Is the business in a good location, or will it become a good location in the foreseeable future?
Where I live, they’re finishing off a new downtown core with a bunch of shopping and increased foot pathways. Purchasing a business in the downtown core could yield big benefits when this development brings more business downtown.
Don’t forget their digital properties
On the digital side, what does their website look like? Is it a current design with good functionality, or has it been left to languish for a long time? Does it display well on mobile devices and is it accessible for all types of users? Is the system used to manage it homegrown, or is it using a well-known content management system like WordPress where you can easily find someone to update the site for you?
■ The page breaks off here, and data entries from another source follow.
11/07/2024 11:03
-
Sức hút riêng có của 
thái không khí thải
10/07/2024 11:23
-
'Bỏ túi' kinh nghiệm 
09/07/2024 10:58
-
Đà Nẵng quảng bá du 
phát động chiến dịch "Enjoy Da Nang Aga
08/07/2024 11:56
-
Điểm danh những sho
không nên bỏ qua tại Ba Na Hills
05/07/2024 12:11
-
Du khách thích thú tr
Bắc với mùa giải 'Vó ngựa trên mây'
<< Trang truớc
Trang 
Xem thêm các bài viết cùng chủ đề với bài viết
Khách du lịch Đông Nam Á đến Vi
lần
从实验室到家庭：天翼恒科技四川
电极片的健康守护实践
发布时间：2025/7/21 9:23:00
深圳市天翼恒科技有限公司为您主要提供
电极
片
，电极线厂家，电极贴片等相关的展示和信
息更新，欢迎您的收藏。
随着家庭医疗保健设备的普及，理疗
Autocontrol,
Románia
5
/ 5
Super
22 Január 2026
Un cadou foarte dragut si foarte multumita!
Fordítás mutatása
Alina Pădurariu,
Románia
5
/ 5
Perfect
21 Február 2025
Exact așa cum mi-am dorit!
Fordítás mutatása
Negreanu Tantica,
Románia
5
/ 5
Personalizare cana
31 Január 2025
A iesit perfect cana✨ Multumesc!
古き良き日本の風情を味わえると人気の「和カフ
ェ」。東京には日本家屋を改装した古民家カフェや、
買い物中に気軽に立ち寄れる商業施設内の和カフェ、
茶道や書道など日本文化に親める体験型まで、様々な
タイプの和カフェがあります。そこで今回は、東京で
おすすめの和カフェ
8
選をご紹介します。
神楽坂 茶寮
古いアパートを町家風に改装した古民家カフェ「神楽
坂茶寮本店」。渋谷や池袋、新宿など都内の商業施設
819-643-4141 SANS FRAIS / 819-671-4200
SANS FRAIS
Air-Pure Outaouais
Editor’s note: Need a website for your new business? Let the pros at GoDaddy create a professional, mobile-friendly site for you. Or build one yourself with GoDaddy’s free do-it-yourself tool, Websites+Marketing.
Review the numbers
Finally, what are the financials like? Does the business owe outstanding debts to anyone? Do they have lots of receivables that are old, meaning you’ll need to chase down people to pay you? What is the value of the physical assets of the business?
It’s a good idea to enlist the help of a professional assessor and accountant.
You’ll need to figure out if all of the items above combine to make the price fair for you.
Remember, figuring out the price is a negotiation. You need to be open to listening to the business seller instead of getting a single price stuck in your head and never wavering.
A good time for business acquisitions
While business acquisition may seem like a bad idea during COVID-19, this is an excellent time to acquire the business you’ve always wanted for a discounted price.
Make sure that you find a niche you like and take your time evaluating the business instead of jumping on the first opportunity that comes knocking on your door. Best of luck!
The information contained in this blog post is provided for informational purposes only, and should not be construed as an endorsement or advice from GoDaddy on any subject matter. Always consult an investment professional before making a business acquisition.